The video following is Angela Davis‘s comments on that event.  Angela Davis, as you may know, is an activist well-known for her strong and vocal views during the Civil Rights movement and the anti-Vietnam war period, and is a retired professor of the History of Consciousness Department at the University of California Santa Cruz and head of the Feminist Studies Department there.  She continues to write and speak and organize, and is the founder of the anti-prison industrial complex organization called Critical Resistance.

They each provide examples of how the strong messages can bring public awareness and can bring about a re-thinking perhaps, and new strategies.  Certainly organizations who are made to be accountable for their oppressive tactics (whether purposeful or not), must make new strategies and re-do things, because after all it is about losing funds and losing credibility.  The forcing of organizations, corporations and other forms of power, to have to shift, can be a powerful tactic when done well.  However, we cannot underestimate the creative continuities of oppression after this initial phase. When people are not well-informed, and concerned for getting prizes, they often do not investigate what the organization has been doing and saying, investigate the strategies and operating methods which will create maintenance in perhaps very different forms in various ways.  In this case, a queer/gay/lesbian person is honored by a well-known group but she understands that this group/organization has been organizing and speaking in ways that prove anti-immigrant, anti-Muslim, and racist.  The multiple oppressions are used against each other, the communities becoming  pawns of their own divisions that are made to fracture communities.  It is also worth noting, that there is a fictional ‘unity’ as well, which this points to.  In fighting the multiple points of oppression, we must learn to ally on issues and sustainable actions as opposed to fictions of unity based on ambiguous and constructed identity.
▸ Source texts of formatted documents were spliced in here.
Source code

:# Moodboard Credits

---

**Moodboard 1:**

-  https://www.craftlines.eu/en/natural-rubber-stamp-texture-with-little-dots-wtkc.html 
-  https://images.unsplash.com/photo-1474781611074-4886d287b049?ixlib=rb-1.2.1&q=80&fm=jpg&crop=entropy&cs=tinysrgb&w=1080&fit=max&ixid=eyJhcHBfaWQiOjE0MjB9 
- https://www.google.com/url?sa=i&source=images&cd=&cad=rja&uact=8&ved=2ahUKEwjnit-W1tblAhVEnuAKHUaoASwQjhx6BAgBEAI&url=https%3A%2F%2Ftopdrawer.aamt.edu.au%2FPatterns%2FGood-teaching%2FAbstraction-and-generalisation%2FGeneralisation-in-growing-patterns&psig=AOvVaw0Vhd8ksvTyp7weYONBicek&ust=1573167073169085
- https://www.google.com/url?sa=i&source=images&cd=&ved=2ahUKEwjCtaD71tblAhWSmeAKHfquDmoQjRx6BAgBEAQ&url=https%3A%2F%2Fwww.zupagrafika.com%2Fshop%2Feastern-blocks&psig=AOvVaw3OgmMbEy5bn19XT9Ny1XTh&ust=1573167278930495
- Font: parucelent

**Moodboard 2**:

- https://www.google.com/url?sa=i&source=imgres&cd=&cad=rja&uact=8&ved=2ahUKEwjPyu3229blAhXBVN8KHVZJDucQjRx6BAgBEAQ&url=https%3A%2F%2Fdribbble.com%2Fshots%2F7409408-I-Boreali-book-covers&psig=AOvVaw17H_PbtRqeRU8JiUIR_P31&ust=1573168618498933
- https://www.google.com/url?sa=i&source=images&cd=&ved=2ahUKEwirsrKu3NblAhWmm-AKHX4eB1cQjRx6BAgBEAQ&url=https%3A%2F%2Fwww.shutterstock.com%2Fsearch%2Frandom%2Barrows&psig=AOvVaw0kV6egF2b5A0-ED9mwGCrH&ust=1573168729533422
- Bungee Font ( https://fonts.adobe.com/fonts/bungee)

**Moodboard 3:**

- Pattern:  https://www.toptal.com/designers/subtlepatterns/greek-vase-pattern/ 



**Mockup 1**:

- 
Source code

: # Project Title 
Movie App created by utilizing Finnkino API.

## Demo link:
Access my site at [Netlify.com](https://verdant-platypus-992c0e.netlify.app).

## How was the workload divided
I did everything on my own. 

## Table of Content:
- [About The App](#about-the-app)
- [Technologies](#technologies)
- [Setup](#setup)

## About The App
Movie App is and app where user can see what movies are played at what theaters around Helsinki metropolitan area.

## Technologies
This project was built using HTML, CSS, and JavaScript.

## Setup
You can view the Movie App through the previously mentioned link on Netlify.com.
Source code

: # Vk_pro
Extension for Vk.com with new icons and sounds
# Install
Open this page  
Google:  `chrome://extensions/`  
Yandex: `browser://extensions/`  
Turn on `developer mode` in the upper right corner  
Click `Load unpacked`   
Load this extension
This is not an answer to ending oppression.  It is one way.  We must use all tactics available to us.  It is not just about some people and groups here and there having bad attitudes.  Cultural genocides are done through imprisonments, immigration laws, police, militarization, etc, etc.  These actions are propped up by general ignorance and apathy and self-concern prevalent in communities everywhere.  Lives are at stake.  Certainly people with intellectual social clout, such as Judith Butler and Angela Davis, can use their positions to make change.  How about you?